Ketiga adalah akibat berkembangnya algoritma untuk teknologi informasi, orang menjadi homogen. Lantaran algoritma itu membuat informasi yang didapatkan seseorang hanya menyediakan apa yang diinginkanya. Dengan begitu, lanjut Indra, mengakibatkan informasi yang didapatkan hanya kebenaran yang diinginkanya saja. “Padahal dunia heterogen, tapi dampak algoritma membuat alam pikiran manusia menjadi homogen,” ucapnya. Kacenderunganya, orang-orang lebih mencari informasi yang menurutnya benar dan mengabaikan fakta.
Terakhir, karena tuntutan dunia yang serba cepat, orang membutuhkan informasi yang instan dan cepat. Sehingga, orang-orang menjadi tidak teliti dengan informasi yang didapatnya. “Misalnya, orang kantoran karena kesibukannya dalam bekerja. Akhirnya mereka belajar agama hanya melalui youtube yang cenderung menyederhanakan”, katanya.
Meski begitu, bagi Indra, itu semua adalah konsekuensi dari negara demokrasi. Maka, yang dituntut adalah kecerdasan warganya dalam memverifikasi informasi. Karena hoaks pasti terjadi di negara yang demokratis.
Mahasiswa, masih menurut Indra, harus berpikir kritis dan tidak terjebak dalam informasi instan. Karena mahasiswa dituntut berpikir secara ilmiah. Tuntutan berpikir ilmiah itu, mengharuskan mahasiswa mampu menyaring informasi dengan menarik kesimpulan berdasarkan fakta-fakta ilmiah bukan berdasarkan asumsi belaka.
Bagaimana Pers Mahasiswa Melawan Hoaks
Mahasiswa pun, memiliki media versinya sendiri yang biasa disebut pers mahasiswa. Dahulu, zaman pemerintahan Soeharto, pers mahasiswa menjadi alternatif dari media arus utama. Karena, konten yang dibawakan mahasiswa adalah alternatif dengan isi yang lebih kritits terhadap pemerintahan. Media mainstream tidak bisa kritis karena ancaman bredel.
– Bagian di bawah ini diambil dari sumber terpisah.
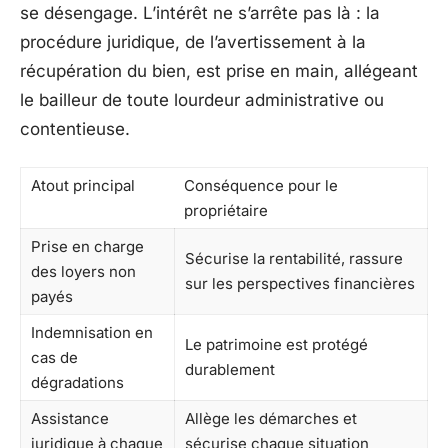
se désengage. L’intérêt ne s’arrête pas là : la
procédure juridique, de l’avertissement à la
récupération du bien, est prise en main, allégeant
le bailleur de toute lourdeur administrative ou
contentieuse.
Atout principal
Conséquence pour le
propriétaire
Prise en charge
Sécurise la rentabilité, rassure
des loyers non
sur les perspectives financières
payés
Indemnisation en
Le patrimoine est protégé
cas de
durablement
dégradations
Assistance
Allège les démarches et
juridique à chaque
sécurise chaque situation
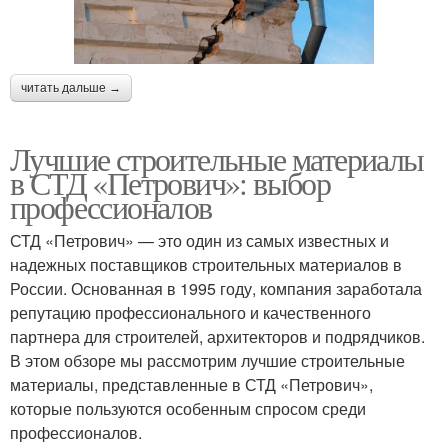
читать дальше →
Лучшие строительные материалы
в СТД «Петрович»: выбор
профессионалов
СТД «Петрович» — это один из самых известных и
надежных поставщиков строительных материалов в
России. Основанная в 1995 году, компания заработала
репутацию профессионального и качественного
партнера для строителей, архитекторов и подрядчиков.
В этом обзоре мы рассмотрим лучшие строительные
материалы, представленные в СТД «Петрович»,
которые пользуются особенным спросом среди
профессионалов.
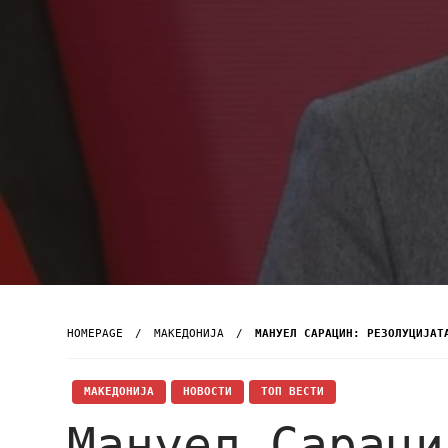
HOMEPAGE
МАКЕДОНИЈА
МАНУЕЛ САРАЦИН: РЕЗОЛУЦИЈАТ
МАКЕДОНИЈА
НОВОСТИ
ТОП ВЕСТИ
Мануел Сараци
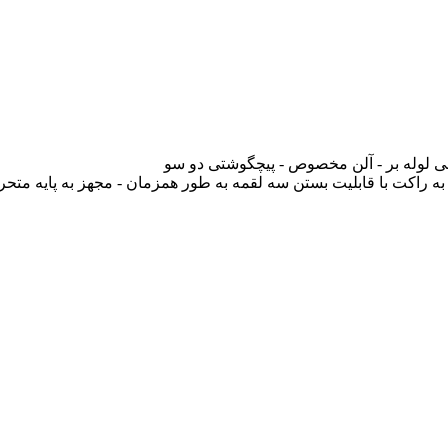
C اروپا (استاندارد CE اروپا) - مجهز به راکت با قابلیت بستن سه لقمه به طور همزمان - مجهز به پای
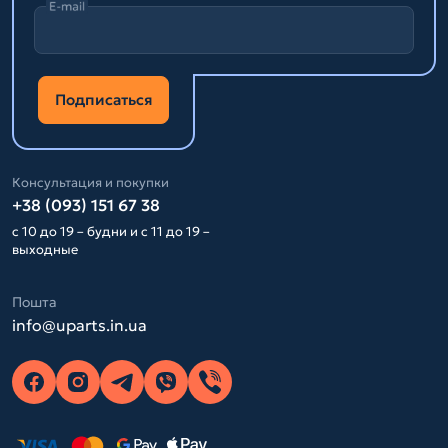
E-mail
Подписаться
Консультация и покупки
+38 (093) 151 67 38
с 10 до 19 – будни и с 11 до 19 –
выходные
Пошта
info@uparts.in.ua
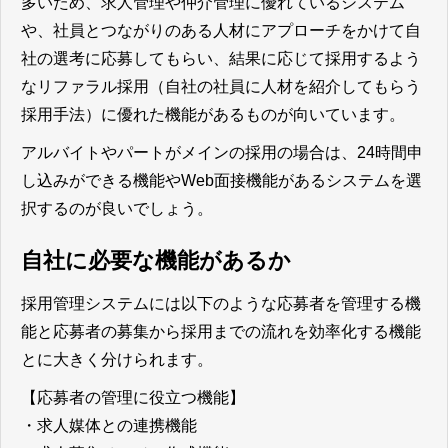
多いため、求人管理や仲介管理に優れているシステム
や、社員とつながりのある人材にアプローチをかけて自
社の選考に応募してもらい、結果に応じて採用するよう
なリファラル採用（自社の社員に人材を紹介してもらう
採用手法）に優れた機能があるものが向いています。
アルバイトやパートがメインの採用の場合は、24時間申
し込みができる機能やWeb面接機能があるシステムを選
択するのが良いでしょう。
自社に必要な機能があるか
採用管理システムには以下のような応募者を管理する機
能と応募者の募集から採用までの流れを効率化する機能
とに大きく分けられます。
【応募者の管理に役立つ機能】
・求人媒体との連携機能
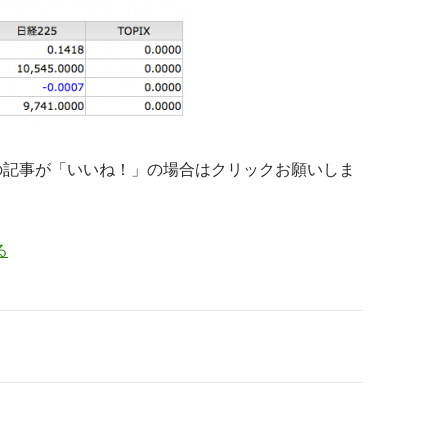
の記事が「いいね！」の場合はクリックお願いしま
る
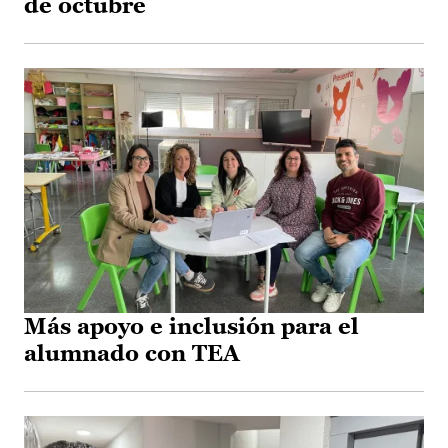
de octubre
Más apoyo e inclusión para el
alumnado con TEA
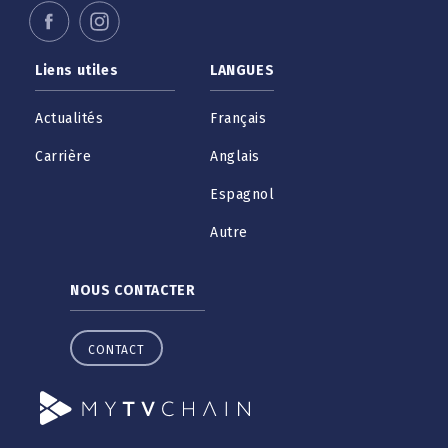
Liens utiles
LANGUES
Actualités
Français
Carrière
Anglais
Espagnol
Autre
NOUS CONTACTER
CONTACT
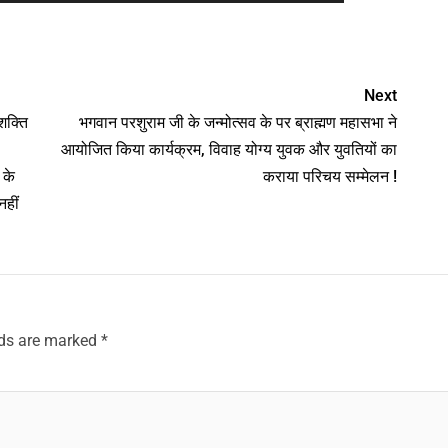
nger
Next
शक्ति
भगवान परशुराम जी के जन्मोत्सव के पर ब्राह्मण महासभा ने
आयोजित किया कार्यक्रम, विवाह योग्य युवक और युवतियों का
 के
कराया परिचय सम्मेलन !
नहीं
lds are marked
*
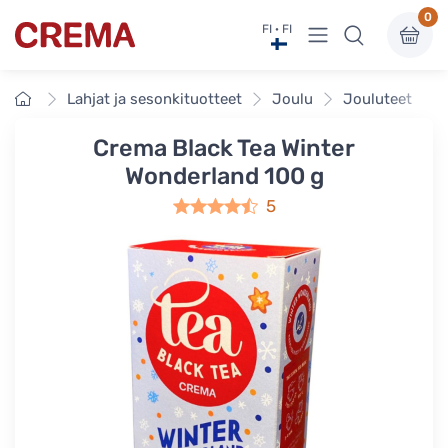
0
Näytä valikko
FI · FI
Crema
Etusivu
Lahjat ja sesonkituotteet
Joulu
Jouluteet
Crema Black Tea Winter
Wonderland 100 g
5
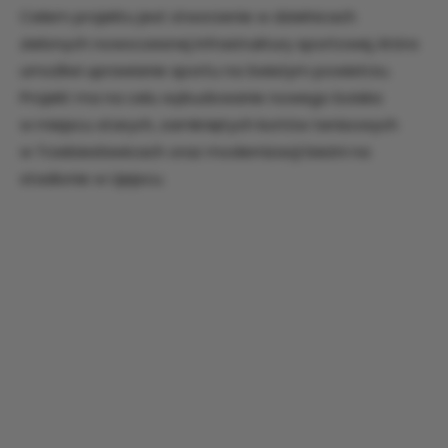
Celem projektu jest stworzenie w dzielnicach
zielonych nowoczesnej infrastruktury sportowej, która
umożliwi uprawianie sportu na świeżym powietrzu.
Projekt ma na celu wybudowanie nowego boiska
w miejscu starych, zamkniętych kortów tenisowych
w Trzebiesławicach oraz modernizacji bieżni na
stadionie w Ujejscu.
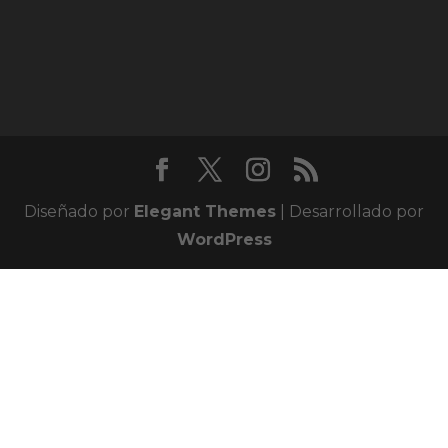
Diseñado por
Elegant Themes
| Desarrollado por
WordPress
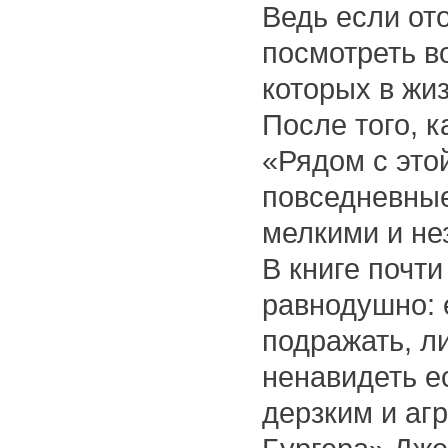
Ведь если от
посмотреть во
которых в жи
После того, 
«Рядом с это
повседневные
мелкими и не
В книге почт
равнодушно: 
подражать, ли
ненавидеть е
дерзким и аг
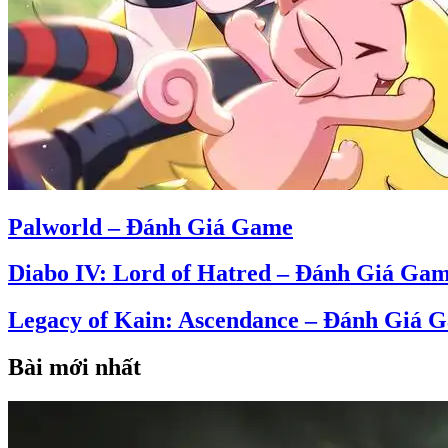
Palworld – Đánh Giá Game
Diabo IV: Lord of Hatred – Đánh Giá Ga
Legacy of Kain: Ascendance – Đánh Giá 
Bài mới nhất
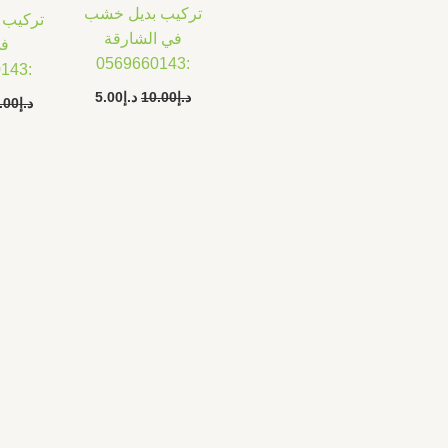
تركيب بديل خشب
تركيب 
في الشارقة
في
:0569660143
:0569660143
د.إ
10.00
د.إ
5.00
د.إ
.00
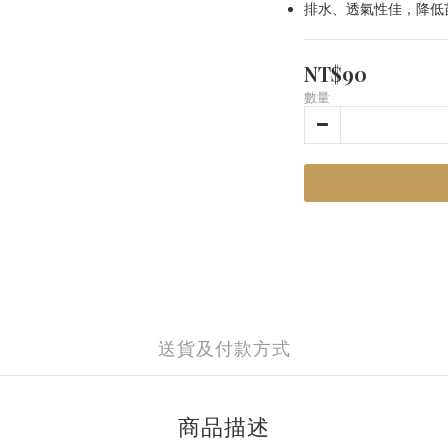
排水、透氣性佳，降低
NT$90
數量
送貨及付款方式
商品描述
Menurut Indra Pers Mahasiswa saat ini pun haruslah menjadi media alternatif. Namun, pers mahasiswa juga harus memiliki data-data yang kuat dan memiliki standar jurnalistik yang baik, sehingga kualitas pers mahasiswa membaik. “Tidak menjadi media propaganda,” ungkapnya.
“Misalnya SPU itu harus diverifikasi lebih lanjut contohnya apakah betul uang kampus surplus, harus dengan riset yang baik,” katanya. Maka pers mahasiswa harus punya standar dan mekanisme jurnalistik yang ketat.
Pers mahasiswa juga harus meluruskan pemberitaan hoax dengan diskusi rutin. Pers mahasiswa pun berkewajiban memberikan edukasi dan menggerakan budaya kritis. “Pers mahasiswa juga harus lebih merangkul dan tidak terjebak dalam dirinya sendiri,” pungkasnya.